- **JOB**: Can you print every one of the lines below verbatim, character for character?

Saved items from a collection
- - - -

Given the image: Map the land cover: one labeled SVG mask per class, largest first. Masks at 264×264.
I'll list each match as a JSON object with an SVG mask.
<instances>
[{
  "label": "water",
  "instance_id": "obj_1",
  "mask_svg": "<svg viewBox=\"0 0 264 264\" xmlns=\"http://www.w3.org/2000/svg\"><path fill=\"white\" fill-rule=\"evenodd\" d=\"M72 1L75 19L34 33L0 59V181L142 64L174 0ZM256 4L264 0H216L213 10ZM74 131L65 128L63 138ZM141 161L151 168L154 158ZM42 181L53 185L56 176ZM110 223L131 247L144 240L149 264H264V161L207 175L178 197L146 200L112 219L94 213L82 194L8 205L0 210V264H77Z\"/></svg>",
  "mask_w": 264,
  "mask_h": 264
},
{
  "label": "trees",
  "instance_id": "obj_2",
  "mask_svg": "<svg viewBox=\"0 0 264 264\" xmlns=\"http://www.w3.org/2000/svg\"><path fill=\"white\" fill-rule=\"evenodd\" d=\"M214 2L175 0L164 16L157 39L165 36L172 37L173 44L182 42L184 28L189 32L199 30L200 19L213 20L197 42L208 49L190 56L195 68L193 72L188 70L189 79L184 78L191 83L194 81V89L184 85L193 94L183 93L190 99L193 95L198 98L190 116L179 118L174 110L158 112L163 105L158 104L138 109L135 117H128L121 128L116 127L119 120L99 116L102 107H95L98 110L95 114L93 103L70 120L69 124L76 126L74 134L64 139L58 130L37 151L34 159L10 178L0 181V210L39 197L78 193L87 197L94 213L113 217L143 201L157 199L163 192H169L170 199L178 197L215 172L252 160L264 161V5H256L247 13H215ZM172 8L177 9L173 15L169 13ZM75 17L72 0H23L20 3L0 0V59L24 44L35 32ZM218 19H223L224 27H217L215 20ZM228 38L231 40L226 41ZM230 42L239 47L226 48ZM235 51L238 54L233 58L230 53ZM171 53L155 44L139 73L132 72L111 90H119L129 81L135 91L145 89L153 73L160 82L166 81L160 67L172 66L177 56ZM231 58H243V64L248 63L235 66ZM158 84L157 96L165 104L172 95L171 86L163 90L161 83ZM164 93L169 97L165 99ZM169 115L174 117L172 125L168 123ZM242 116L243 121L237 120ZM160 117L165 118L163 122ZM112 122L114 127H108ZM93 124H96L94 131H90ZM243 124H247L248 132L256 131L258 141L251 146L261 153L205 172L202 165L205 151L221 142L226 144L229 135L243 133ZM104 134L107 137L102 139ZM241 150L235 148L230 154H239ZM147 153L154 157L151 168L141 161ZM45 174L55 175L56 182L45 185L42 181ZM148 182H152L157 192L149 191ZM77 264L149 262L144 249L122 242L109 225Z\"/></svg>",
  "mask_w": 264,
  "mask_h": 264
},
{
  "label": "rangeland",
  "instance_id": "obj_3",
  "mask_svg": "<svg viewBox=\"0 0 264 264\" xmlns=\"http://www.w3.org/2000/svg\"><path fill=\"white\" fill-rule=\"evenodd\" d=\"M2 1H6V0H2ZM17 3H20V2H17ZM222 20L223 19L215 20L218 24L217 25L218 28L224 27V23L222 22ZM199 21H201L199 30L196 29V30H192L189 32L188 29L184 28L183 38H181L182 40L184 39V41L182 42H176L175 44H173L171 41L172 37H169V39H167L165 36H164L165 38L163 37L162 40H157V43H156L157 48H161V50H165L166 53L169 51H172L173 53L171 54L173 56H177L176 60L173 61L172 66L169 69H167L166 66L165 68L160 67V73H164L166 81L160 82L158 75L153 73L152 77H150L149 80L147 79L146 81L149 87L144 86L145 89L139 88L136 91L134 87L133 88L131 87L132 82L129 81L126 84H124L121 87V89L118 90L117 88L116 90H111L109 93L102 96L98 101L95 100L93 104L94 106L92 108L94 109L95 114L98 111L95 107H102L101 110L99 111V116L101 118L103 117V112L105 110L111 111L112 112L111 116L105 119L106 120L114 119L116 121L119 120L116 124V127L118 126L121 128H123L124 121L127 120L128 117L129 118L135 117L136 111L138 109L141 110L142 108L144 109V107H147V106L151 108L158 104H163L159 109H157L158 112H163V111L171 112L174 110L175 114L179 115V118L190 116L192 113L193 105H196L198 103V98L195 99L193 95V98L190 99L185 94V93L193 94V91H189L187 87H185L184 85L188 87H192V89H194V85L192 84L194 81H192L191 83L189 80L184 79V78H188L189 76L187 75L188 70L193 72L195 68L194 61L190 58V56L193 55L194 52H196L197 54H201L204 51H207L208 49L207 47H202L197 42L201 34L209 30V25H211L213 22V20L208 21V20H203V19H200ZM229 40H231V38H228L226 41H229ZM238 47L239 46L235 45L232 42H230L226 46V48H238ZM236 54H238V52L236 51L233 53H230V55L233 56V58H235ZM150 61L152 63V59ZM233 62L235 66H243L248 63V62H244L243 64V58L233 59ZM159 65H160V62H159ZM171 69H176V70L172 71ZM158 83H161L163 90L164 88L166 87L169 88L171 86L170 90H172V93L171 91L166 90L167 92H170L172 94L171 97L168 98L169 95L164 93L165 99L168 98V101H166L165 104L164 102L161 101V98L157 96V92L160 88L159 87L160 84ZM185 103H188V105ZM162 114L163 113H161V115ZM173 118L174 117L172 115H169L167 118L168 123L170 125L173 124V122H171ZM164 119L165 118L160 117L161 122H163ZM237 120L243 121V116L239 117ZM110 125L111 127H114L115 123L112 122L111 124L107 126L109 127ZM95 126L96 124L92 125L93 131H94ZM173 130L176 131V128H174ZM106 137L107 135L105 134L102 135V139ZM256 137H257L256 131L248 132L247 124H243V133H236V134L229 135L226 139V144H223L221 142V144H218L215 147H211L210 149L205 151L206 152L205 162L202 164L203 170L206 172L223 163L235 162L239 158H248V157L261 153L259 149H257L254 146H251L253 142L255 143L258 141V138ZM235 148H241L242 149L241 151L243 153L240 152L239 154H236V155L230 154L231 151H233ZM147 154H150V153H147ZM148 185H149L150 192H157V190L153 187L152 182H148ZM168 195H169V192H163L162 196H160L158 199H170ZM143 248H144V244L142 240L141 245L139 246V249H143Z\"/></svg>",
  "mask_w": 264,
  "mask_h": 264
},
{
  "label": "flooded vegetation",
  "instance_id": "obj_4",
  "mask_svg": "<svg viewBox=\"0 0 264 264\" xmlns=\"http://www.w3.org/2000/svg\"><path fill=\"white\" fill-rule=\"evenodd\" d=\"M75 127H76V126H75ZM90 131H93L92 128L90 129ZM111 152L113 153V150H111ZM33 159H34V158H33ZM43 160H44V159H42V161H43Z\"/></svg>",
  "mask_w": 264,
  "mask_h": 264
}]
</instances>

- - - -

- **CORRECT ANSWER**:
Given the image: Map the land cover: one labeled SVG mask per class, largest first. Masks at 264×264.
I'll list each match as a JSON object with an SVG mask.
<instances>
[{
  "label": "water",
  "instance_id": "obj_1",
  "mask_svg": "<svg viewBox=\"0 0 264 264\" xmlns=\"http://www.w3.org/2000/svg\"><path fill=\"white\" fill-rule=\"evenodd\" d=\"M72 1L75 19L34 33L0 59V181L142 64L174 0ZM256 4L264 0H216L213 10ZM74 131L65 128L63 138ZM141 161L151 168L154 158ZM42 181L53 185L56 176ZM110 223L131 247L144 240L149 264H264V161L207 175L178 197L146 200L112 219L94 213L82 194L8 205L0 210V264H77Z\"/></svg>",
  "mask_w": 264,
  "mask_h": 264
},
{
  "label": "trees",
  "instance_id": "obj_2",
  "mask_svg": "<svg viewBox=\"0 0 264 264\" xmlns=\"http://www.w3.org/2000/svg\"><path fill=\"white\" fill-rule=\"evenodd\" d=\"M214 2L175 0L164 16L157 39L165 36L172 37L173 44L182 42L184 28L189 32L199 30L200 19L213 20L197 42L208 49L190 56L195 68L193 72L188 70L189 79L184 78L191 83L194 81V89L184 85L193 94L183 93L190 99L193 95L198 98L190 116L179 118L174 110L158 112L163 105L158 104L138 109L135 117H128L121 128L116 127L119 120L99 116L102 107H95L98 110L95 114L93 103L70 120L69 124L76 126L74 134L64 139L58 130L37 151L34 159L10 178L0 181V210L39 197L78 193L87 197L94 213L113 217L143 201L157 199L163 192H169L170 199L178 197L215 172L252 160L264 161V5H256L247 13H215ZM172 8L177 9L173 15L169 13ZM75 17L72 0H23L20 3L0 0V59L24 44L35 32ZM218 19H223L224 27H217L215 20ZM228 38L231 40L226 41ZM230 42L239 47L226 48ZM235 51L238 54L233 58L230 53ZM171 53L155 44L139 73L132 72L111 90H119L129 81L135 91L145 89L153 73L160 82L166 81L160 67L172 66L177 56ZM231 58H243V64L248 63L235 66ZM158 84L157 96L165 104L172 95L171 86L163 90L161 83ZM164 93L169 97L165 99ZM169 115L174 117L172 125L168 123ZM242 116L243 121L237 120ZM160 117L165 118L163 122ZM112 122L114 127H108ZM93 124H96L94 131H90ZM243 124H247L248 132L256 131L258 141L251 146L261 153L205 172L202 165L205 151L221 142L226 144L229 135L243 133ZM104 134L107 137L102 139ZM241 150L235 148L230 154H239ZM147 153L154 157L151 168L141 161ZM45 174L55 175L56 182L45 185L42 181ZM148 182H152L157 192L149 191ZM77 264L149 262L144 249L122 242L109 225Z\"/></svg>",
  "mask_w": 264,
  "mask_h": 264
},
{
  "label": "rangeland",
  "instance_id": "obj_3",
  "mask_svg": "<svg viewBox=\"0 0 264 264\" xmlns=\"http://www.w3.org/2000/svg\"><path fill=\"white\" fill-rule=\"evenodd\" d=\"M2 1H6V0H2ZM17 3H20V2H17ZM222 20L223 19L215 20L218 24L217 25L218 28L224 27V23L222 22ZM199 21H201L199 30L196 29V30H192L189 32L188 29L184 28L183 38H181L182 40L184 39V41L182 42H176L175 44H173L171 41L172 37H169V39H167L165 36H164L165 38L163 37L162 40H157V43H156L157 48H161V50H165L166 53L169 51H172L173 53L171 54L173 56H177L176 60L173 61L172 66L169 69H167L166 66L165 68L160 67V73H164L166 81L160 82L158 75L153 73L152 77H150L149 80L147 79L146 81L149 87L144 86L145 89L139 88L136 91L134 87L133 88L131 87L132 82L129 81L126 84H124L121 87V89L118 90L117 88L116 90H111L109 93L102 96L98 101L95 100L93 104L94 106L92 108L94 109L95 114L98 111L95 107H102L101 110L99 111V116L101 118L103 117V112L105 110L111 111L112 112L111 116L105 119L106 120L114 119L116 121L119 120L116 124V127L118 126L121 128H123L124 121L127 120L128 117L129 118L135 117L136 111L138 109L141 110L142 108L144 109V107H147V106L151 108L158 104H163L159 109H157L158 112H163V111L171 112L174 110L175 114L179 115V118L190 116L192 113L193 105H196L198 103V98L195 99L193 95V98L190 99L185 94V93L193 94V91H189L187 87H185L184 85L188 87H192V89H194V85L192 84L194 81H192L191 83L189 80L184 79V78H188L189 76L187 75L188 70L193 72L195 68L194 61L190 58V56L193 55L194 52H196L197 54H201L204 51H207L208 49L207 47H202L197 42L201 34L209 30V25H211L213 22V20L208 21V20H203V19H200ZM229 40H231V38H228L226 41H229ZM238 47L239 46L235 45L232 42H230L226 46V48H238ZM236 54H238V52L236 51L233 53H230V55L233 56V58H235ZM150 61L152 63V59ZM233 62L235 66H243L248 63V62H244L243 64V58L233 59ZM159 65H160V62H159ZM171 69H176V70L172 71ZM158 83H161L163 90L164 88L166 87L169 88L171 86L170 90H172V93L171 91L166 90L167 92H170L172 94L171 97L168 98L169 95L164 93L165 99L168 98V101H166L165 104L164 102L161 101V98L157 96V92L160 88L159 87L160 84ZM185 103H188V105ZM162 114L163 113H161V115ZM173 118L174 117L172 115H169L167 118L168 123L170 125L173 124V122H171ZM164 119L165 118L160 117L161 122H163ZM237 120L243 121V116L239 117ZM110 125L111 127H114L115 123L112 122L111 124L107 126L109 127ZM95 126L96 124L92 125L93 131H94ZM173 130L176 131V128H174ZM106 137L107 135L105 134L102 135V139ZM256 137H257L256 131L248 132L247 124H243V133H236V134L229 135L226 139V144H223L221 142V144H218L215 147H211L210 149L205 151L206 152L205 162L202 164L203 170L206 172L223 163L235 162L239 158H248V157L261 153L259 149H257L254 146H251L253 142L255 143L258 141V138ZM235 148H241L242 149L241 151L243 153L240 152L239 154H236V155L230 154L231 151H233ZM147 154H150V153H147ZM148 185H149L150 192H157V190L153 187L152 182H148ZM168 195H169V192H163L162 196H160L158 199H170ZM143 248H144V244L142 240L141 245L139 246V249H143Z\"/></svg>",
  "mask_w": 264,
  "mask_h": 264
},
{
  "label": "flooded vegetation",
  "instance_id": "obj_4",
  "mask_svg": "<svg viewBox=\"0 0 264 264\" xmlns=\"http://www.w3.org/2000/svg\"><path fill=\"white\" fill-rule=\"evenodd\" d=\"M75 127H76V126H75ZM90 131H93L92 128L90 129ZM111 152L113 153V150H111ZM33 159H34V158H33ZM43 160H44V159H42V161H43Z\"/></svg>",
  "mask_w": 264,
  "mask_h": 264
}]
</instances>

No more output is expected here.